In Michigan, where he now lives, there are 60,000 auto-deer collisions annually, he noted. “The financial impact is pretty impressive,” he said.
This reporter couldn’t find similar statistics for Minnesota, but Knutson suggested that the toll is likely to be comparable here. Deer and other wildlife everywhere, especially nocturnal ones, have no evolutionary tools to respond appropriately to headlights speeding in their direction. So, a million times a day, according to the Humane Society of the United States, you got your dead skunk (or other animal) in the middle of the road. A 2008 Federal Highway Administration report estimated the number of collisions with large animals at 1 million to 2 million a year.

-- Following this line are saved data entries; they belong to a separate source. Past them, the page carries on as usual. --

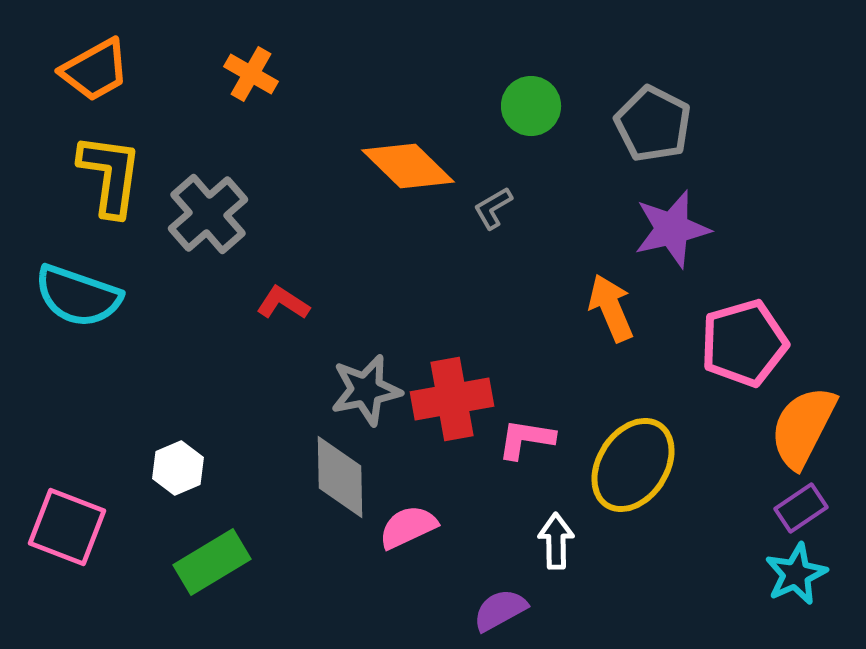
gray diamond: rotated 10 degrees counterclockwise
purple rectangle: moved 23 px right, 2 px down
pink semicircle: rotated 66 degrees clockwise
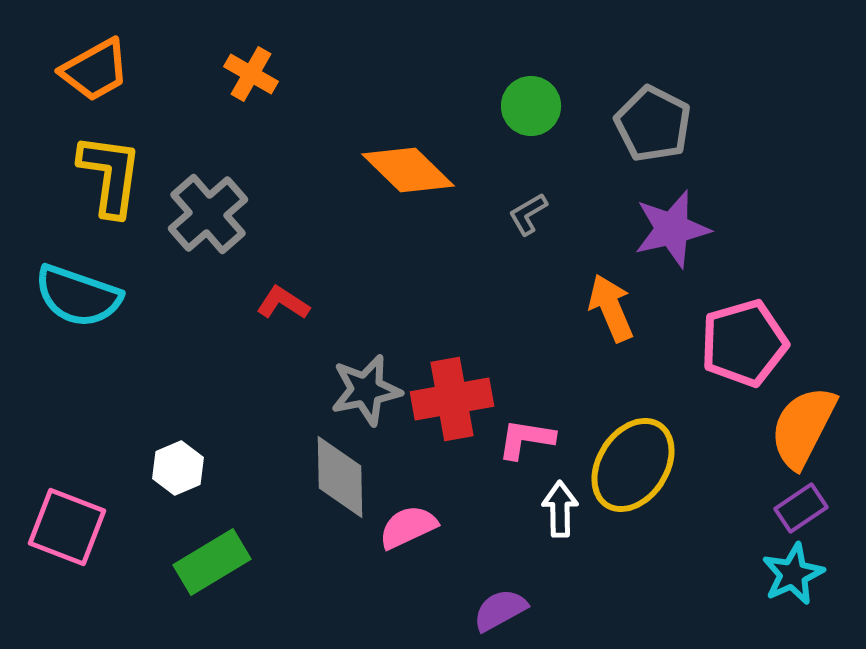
orange diamond: moved 4 px down
gray L-shape: moved 35 px right, 6 px down
white arrow: moved 4 px right, 32 px up
cyan star: moved 3 px left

Roadkill has gotten some serious research lately, with organized observers plotting the carnage in California and Maine, according to a recent New York Times article. There’s even a push to develop a smartphone app that would allow citizen volunteers to document roadkill online via a global positioning system. In California, nearly 300 survey participants have logged 6,900 kills of raccoon, desert iguana, black bear and hundreds of other species.
Our 4 million miles of public roads and 258 million motor vehicles are a clear hazard to American wildlife, and sometimes to the American drivers that run into them. Roadside barriers and plantings can reduce the risk a bit, but, as with every aspect of traffic safety, the best protection for man and beast alike is a sober, safety-belted, attentive driver.